Spain kills "Excalibur", dog of woman with Ebola

Oct 09, 2014 18:01



Monkeys, bats and a menagerie of animals can spread Ebola. Now there's worry that dogs - or one dog in particular - might spread it, too. Officials in Madrid got a court order to euthanize the pet of a Spanish nursing assistant who has the deadly virus.

The mixed-breed dog named Excalibur was killed on Wednesday.

No case of Ebola spreading to people from dogs has ever been documented, but "clearly we want to look at all possibilities," said Dr. Thomas Frieden, director of the U.S. Centers for Disease Control and Prevention.

Excalibur, the dog of the nurse's aide in Spain who contracted Ebola, has been put down as a preventative measure.

The decision to execute the dog had become the focal point of protests , but officials said they feared the dog would spread the disease.

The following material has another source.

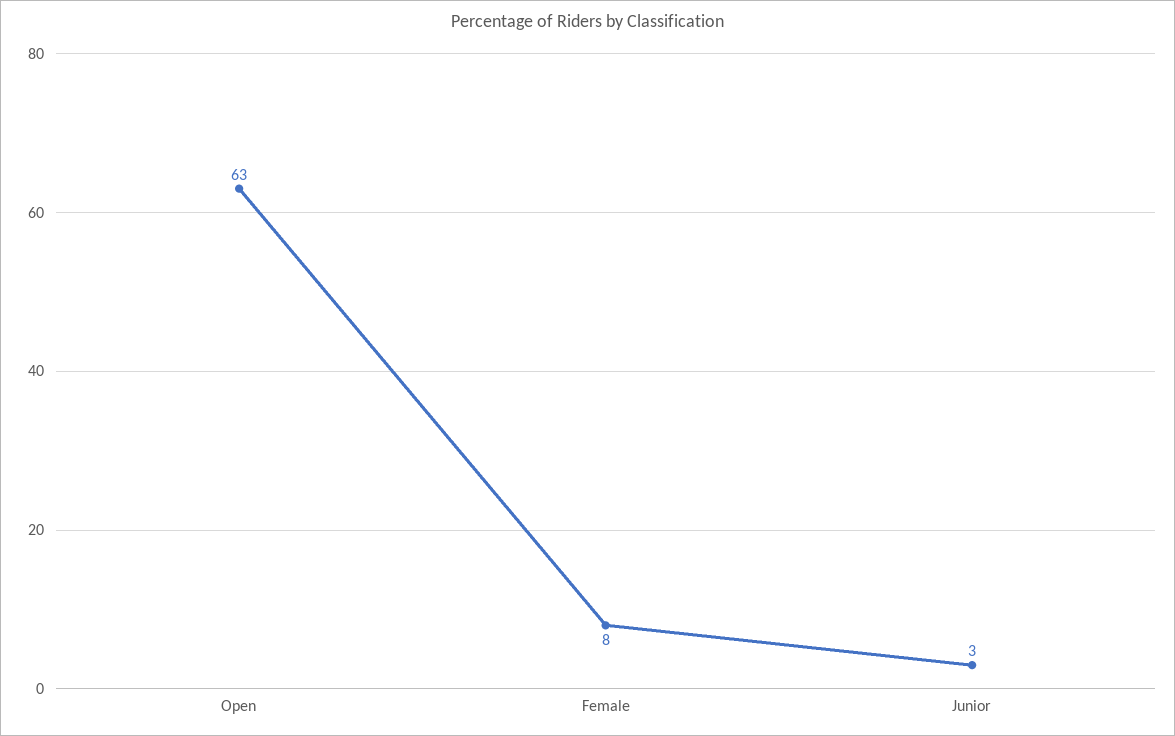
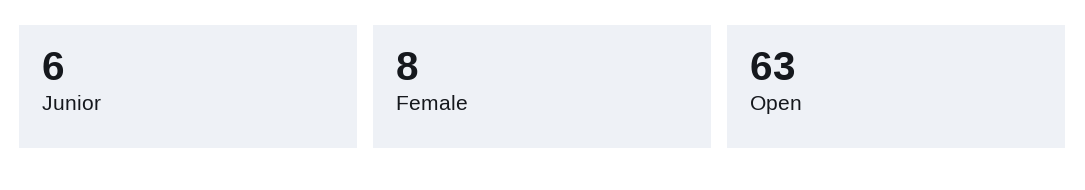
Junior: 3 -> 6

Police on Wednesday took the dog, called Excalibur, from the Madrid apartment where Teresa Romero and her husband live. The regional government said the animal was sedated before being euthanized and was then incinerated.

A petition to save the dog received nearly 350,000 signatures on change.org, but public health concerns swayed officials more strongly.

Protesters tried to stop the dog being taken away in a van, but police with batons cleared a path.

Authorities said in a statement Tuesday that available scientific knowledge indicates there's a risk the dog could transmit the deadly virus to humans.

The Spanish nursing assistant became the first case of Ebola being transmitted outside of West Africa after she cared for a Spanish priest in Madrid who died of Ebola last month. She and her husband are now in quarantine.

The government had to get a court order for the euthanization over the family's objections. Its body will later be incinerated.

Dr. Thomas Frieden, director of the U.S. Centers for Disease Control and Prevention, said at least one major study indicated dogs could spread Ebola.

"Researchers tested dogs during the 2001-02 Ebola outbreak in Gabon after seeing some of them eating infected dead animals," Frieden said. "Of the 337 dogs from various towns and villages, 9 to 25 percent showed antibodies to Ebola, a sign they were infected or exposed to the virus."

Dr. Peter Cowen, a veterinarian at North Carolina State University who has advised global health experts on animal infection disease risks, thinks officials are overreacting. "I think it's very unfortunate they are thinking of euthanizing that dog. They should really study it instead," he said.